In which I take a photo every day that I'm 50, and post it here on this blog, with a bit of related blurb.

Sunday, 30 March 2014

Day 106 - In Search of Balance

steady cam, unsteady lamb

Much like the proverbial buses, you wait weeks to see a new born lamb, with no sign of one, when all of a sudden, dozens turn up all at once!  Over the last few days lambs have started to appear, and now they are arriving by the sheep-load. 

According to this handy table, the ram must have been pretty busy through the early days of last November...although the rate they're dropping today, surely it must have been more than one ram?!  If not, then he's a mighty impressive beast!   Whilst we were down the lane this afternoon for 20 minutes or so, there were several new lambs born in the field. 

This one was still lying down, probably less than an hour old.    As I leaned on an old gate, trying to stay steady enough to get a sharp photo across the field, he struggled up onto his feet for the first time!  He only managed to stay standing for a few seconds, but I caught this lovely photo, as his mum grazed alongside him.   She clearly feels the need to both replenish her energy reserves, and fuel the milk supply that will sustain him for the next few weeks.

Domestic sheep are something of a "fake" species, in the sense that they've been bred to man's purpose for so long that they barely resemble any original, wild stock.  Much like dogs, their natural environment is the one man creates and dictates for them.

But still, in the same way that dogs have retained a few wolf characteristics, modern sheep reflect their genetic ancestry as a successful prey species.  Here you can see how incredibly well developed this baby sheep's legs are...they look as though they're weeks or months ahead of the rest of the lamb's body.

In herding prey species like sheep, horses and the like, the ability to stand up very soon after birth is an important survival trait.  Critically, it enables the new born to keep up with the naturally roaming herd, and so find safety in numbers...the sooner he can run, the higher the odds that he will escape predation....and if he can escape predation for long enough to reach maturity, he will have the chance to pass his genes on to the next generation of early walkers.

And so the wheel of life turns, seemingly endlessly...

So far it's been endless, in any case...let's hope human selfishness and greed don't suck too much life out of the planet...

We are the ongoing output of a 3.5 billion year experiment to see what happens to a simple spark of life, given enough time, and an environment abundant in a range of chemicals, climates and environs within which it can flourish.
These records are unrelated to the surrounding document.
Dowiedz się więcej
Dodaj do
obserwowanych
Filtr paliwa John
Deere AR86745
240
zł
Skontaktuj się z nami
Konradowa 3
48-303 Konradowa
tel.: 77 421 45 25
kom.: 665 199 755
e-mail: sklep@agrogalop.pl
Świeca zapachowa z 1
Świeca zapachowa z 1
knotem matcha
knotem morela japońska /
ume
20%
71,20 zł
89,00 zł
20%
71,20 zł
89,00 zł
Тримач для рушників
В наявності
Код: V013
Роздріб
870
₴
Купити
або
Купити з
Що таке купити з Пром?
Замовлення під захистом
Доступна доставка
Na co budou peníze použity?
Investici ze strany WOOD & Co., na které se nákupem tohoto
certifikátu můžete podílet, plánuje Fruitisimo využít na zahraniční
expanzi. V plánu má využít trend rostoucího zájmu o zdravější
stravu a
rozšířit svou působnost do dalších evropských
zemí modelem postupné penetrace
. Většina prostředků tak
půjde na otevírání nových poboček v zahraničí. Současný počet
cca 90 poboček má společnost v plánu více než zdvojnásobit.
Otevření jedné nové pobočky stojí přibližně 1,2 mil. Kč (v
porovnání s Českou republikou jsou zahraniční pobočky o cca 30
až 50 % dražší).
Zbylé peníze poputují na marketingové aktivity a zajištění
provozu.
As the bleeding edge of this experiment, Homo sapiens has become a very destructive force.  As technology has allowed us to expand, we too often expand prematurely, and without due thought or consideration of our impact on the environment we're expanding into. 

Yet still, we don't stop to think...we just keep relentlessly pushing onwards in short-termist pursuit of wealth, until all major natural global systems are critically out of balance.

As they are now.

Nature eventually finds a way to correct such imbalances - it's simply a matter of physics...

Let's hope we can avoid ending the experiment prematurely...for the sake of all the other species...and here, today, especially for these little dudes:

get up, stand up

Let's find a way to restore balance ourselves, before Gaia, on behalf of Mother Nature, restores it for us.